Goal of the exercise -> Whenever a line contains the string "inputs", copy it out of the entries.

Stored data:
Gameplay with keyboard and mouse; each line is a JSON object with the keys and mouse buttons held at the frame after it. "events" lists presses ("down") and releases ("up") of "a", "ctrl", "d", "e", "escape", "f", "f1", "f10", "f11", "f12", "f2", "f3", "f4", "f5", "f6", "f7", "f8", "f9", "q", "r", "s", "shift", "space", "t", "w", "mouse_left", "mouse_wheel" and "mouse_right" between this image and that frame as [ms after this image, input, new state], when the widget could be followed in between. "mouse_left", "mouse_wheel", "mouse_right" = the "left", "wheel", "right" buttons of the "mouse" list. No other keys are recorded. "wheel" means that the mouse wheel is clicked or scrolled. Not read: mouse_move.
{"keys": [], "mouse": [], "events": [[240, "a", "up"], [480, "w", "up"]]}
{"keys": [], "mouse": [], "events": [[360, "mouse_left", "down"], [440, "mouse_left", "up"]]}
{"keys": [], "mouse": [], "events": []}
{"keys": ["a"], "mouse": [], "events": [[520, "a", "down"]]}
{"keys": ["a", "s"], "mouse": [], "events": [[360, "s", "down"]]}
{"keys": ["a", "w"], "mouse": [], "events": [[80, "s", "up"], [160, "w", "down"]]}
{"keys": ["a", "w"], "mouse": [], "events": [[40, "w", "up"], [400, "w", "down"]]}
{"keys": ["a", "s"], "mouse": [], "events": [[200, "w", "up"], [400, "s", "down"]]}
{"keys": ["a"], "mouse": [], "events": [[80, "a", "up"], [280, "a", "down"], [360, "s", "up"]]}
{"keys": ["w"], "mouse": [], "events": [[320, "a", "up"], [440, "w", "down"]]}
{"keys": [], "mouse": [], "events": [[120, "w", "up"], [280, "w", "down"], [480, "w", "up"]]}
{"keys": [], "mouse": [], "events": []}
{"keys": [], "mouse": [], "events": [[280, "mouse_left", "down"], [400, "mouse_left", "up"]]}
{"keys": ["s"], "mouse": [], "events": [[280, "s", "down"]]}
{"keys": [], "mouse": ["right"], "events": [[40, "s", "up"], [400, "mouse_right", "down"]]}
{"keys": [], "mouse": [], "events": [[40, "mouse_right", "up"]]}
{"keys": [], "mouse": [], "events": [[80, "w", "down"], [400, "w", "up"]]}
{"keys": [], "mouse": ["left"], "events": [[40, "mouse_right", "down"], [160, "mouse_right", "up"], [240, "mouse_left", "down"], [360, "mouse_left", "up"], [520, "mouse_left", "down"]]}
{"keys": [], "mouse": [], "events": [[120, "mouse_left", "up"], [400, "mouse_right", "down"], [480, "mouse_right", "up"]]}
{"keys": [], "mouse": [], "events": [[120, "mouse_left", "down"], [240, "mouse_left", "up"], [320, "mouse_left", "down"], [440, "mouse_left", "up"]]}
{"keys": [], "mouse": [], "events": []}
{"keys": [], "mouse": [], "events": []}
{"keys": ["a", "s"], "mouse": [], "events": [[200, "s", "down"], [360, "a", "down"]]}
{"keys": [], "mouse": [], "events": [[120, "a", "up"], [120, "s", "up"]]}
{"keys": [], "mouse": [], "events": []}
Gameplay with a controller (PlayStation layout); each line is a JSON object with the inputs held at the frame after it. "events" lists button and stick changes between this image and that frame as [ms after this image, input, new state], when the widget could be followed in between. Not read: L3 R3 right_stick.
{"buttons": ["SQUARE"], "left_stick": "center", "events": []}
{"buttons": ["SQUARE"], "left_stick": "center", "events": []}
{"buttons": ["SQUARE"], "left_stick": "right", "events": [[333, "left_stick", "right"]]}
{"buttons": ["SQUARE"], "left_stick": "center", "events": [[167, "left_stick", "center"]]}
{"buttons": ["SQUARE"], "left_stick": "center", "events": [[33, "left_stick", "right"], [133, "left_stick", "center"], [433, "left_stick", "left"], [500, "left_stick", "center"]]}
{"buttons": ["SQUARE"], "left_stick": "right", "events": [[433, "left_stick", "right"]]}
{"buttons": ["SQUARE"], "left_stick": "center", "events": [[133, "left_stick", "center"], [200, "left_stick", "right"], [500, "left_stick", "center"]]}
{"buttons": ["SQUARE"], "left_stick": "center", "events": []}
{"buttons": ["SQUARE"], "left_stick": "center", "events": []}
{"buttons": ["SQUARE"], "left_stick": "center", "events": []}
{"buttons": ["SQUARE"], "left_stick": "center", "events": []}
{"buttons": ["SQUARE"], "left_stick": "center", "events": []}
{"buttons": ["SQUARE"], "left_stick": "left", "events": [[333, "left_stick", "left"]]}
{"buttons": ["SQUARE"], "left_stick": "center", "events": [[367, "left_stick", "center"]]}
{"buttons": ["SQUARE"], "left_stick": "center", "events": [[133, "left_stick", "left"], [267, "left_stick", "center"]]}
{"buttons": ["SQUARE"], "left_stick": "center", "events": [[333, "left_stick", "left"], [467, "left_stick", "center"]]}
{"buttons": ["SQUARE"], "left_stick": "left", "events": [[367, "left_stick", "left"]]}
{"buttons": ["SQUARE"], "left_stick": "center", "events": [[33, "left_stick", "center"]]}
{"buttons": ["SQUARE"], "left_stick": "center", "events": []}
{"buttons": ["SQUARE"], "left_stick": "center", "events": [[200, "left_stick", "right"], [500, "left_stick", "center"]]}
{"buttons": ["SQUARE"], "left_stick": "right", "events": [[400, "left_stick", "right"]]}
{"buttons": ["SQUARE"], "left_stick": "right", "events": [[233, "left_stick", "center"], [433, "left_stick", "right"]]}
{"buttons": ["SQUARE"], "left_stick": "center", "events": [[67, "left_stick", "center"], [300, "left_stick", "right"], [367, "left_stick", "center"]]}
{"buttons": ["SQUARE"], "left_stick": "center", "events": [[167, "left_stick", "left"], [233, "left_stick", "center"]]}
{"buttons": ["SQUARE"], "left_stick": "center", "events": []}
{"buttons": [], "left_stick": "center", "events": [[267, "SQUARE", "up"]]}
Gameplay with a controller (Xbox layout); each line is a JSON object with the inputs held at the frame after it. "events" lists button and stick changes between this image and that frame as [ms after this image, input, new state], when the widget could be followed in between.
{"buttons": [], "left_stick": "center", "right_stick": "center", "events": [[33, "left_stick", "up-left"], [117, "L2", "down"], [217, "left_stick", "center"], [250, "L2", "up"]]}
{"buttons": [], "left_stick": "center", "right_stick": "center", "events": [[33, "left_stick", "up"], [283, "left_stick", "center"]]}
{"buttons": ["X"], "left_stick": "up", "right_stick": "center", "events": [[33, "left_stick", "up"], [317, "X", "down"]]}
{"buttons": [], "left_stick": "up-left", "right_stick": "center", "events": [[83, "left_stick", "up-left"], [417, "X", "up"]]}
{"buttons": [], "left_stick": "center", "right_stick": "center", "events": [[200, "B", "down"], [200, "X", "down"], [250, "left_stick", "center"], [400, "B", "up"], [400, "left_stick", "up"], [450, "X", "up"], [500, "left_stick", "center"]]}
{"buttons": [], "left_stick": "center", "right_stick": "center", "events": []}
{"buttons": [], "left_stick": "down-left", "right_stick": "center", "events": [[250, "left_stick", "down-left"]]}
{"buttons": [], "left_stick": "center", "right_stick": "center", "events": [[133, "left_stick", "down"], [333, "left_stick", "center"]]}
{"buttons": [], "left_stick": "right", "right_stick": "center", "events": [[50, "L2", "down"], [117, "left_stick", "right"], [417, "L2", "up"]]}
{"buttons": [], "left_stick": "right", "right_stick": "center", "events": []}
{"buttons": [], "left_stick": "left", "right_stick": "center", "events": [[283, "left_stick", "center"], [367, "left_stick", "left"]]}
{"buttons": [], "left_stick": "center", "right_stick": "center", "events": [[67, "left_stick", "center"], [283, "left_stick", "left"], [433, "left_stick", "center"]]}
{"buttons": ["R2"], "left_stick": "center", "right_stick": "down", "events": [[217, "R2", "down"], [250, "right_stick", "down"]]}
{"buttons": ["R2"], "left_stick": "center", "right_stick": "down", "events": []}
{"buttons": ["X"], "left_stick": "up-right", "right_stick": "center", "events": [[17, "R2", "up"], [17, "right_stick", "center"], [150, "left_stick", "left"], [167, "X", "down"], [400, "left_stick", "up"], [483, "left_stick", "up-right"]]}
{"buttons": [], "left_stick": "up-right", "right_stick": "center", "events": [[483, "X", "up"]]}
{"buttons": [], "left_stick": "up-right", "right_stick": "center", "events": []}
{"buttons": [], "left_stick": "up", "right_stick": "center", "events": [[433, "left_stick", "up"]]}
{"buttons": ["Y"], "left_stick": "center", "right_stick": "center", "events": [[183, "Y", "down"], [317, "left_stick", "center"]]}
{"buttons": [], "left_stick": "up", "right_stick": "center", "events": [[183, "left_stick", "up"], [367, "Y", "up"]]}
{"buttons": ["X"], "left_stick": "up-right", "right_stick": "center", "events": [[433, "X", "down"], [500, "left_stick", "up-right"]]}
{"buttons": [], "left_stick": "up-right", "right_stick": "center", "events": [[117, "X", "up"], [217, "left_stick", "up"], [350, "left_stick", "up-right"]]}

Solution for this exercise ->
Gameplay with a controller (PlayStation layout); each line is a JSON object with the inputs held at the frame after it. "events" lists button and stick changes between this image and that frame as [ms after this image, input, new state], when the widget could be followed in between. Not read: L3 R3 right_stick.
Gameplay with a controller (Xbox layout); each line is a JSON object with the inputs held at the frame after it. "events" lists button and stick changes between this image and that frame as [ms after this image, input, new state], when the widget could be followed in between.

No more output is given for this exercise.